Achilles’ first encounter with death is less triumphant than he anticipates. Human sacrifice is an abomination on its own, and Agamemnon directly involves him, tricking Achilles into believing he is about to marry Iphigenia when in fact she’s about to be murdered. The blood of a young, innocent priestess is the first blood that sprays on Achilles, and he is intensely shaken by it.

His first kill, on the other hand, is exactly what fate determined for Aristos Achaion. He throws a spear farther than any Greek or Trojan arrow and takes the first life of the Trojan war. The men are amazed, including Patroclus, but for Achilles it is hardly even a challenge. His triumph here parallels the tragic death of Briseis, who Neoptolemus lets swim impossibly far before he throws a spear, killing her in almost exactly the same place Achilles killed his first man.

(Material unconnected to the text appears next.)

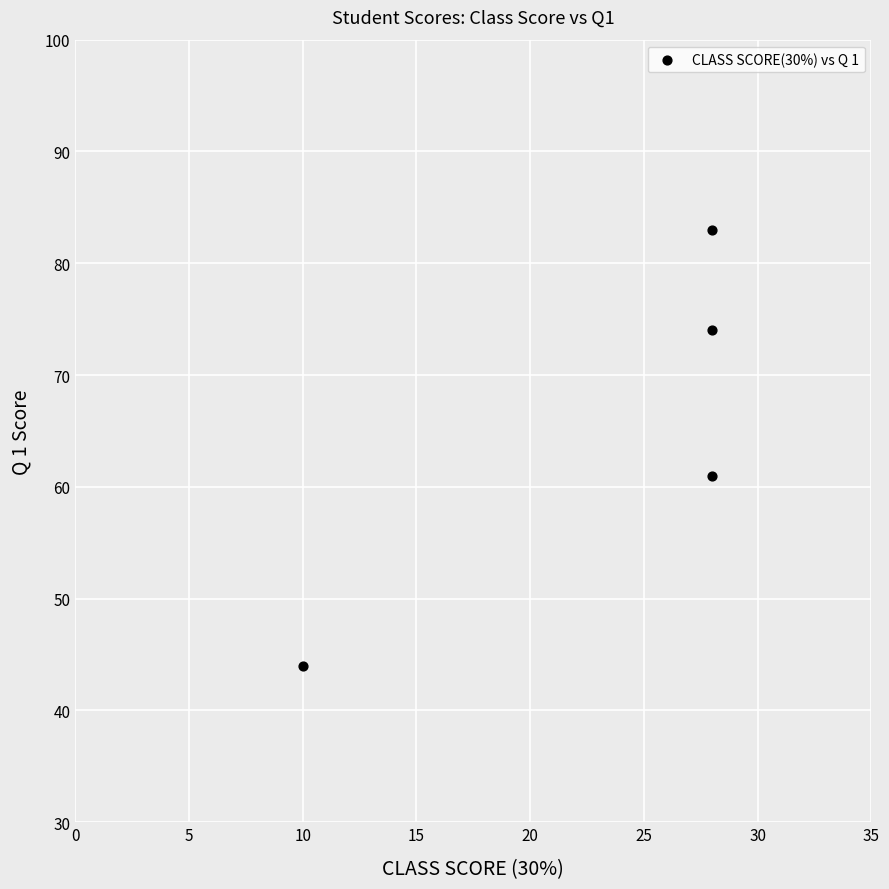

What Y value in the scatter plot is closest to 63?

61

Patroclus draws a sort of paradoxical comfort from the prophecy of Achilles’ death when he goes off to battle—because Hector is still alive, Achilles will come home safe today. The foreknowledge of Achilles’ demise crushes Patroclus, but it also saves him a lot of day-to-day anxiety. He is able to sleep, work in the medical tents, and educate the women, knowing that his love will be home soon.

Though Patroclus and Achilles might initially have been introduced as foils (plain versus shining, average versus great), by this point in the novel Patroclus has come to realize that Achilles’ true opposite is Odysseus. Where Achilles is honest and ignorant of deception, Odysseus is the “man of many turnings,” using wits and half-truths to wage war off the battlefield. When Patroclus blames Odysseus for involving Achilles in Iphigenia’s death, Odysseus doesn’t apologize, instead warning Patroclus that his love’s nature is one of destruction. A spear used as a walking stick is still a spear; Achilles, no matter what Patroclus thinks of him, is a killer.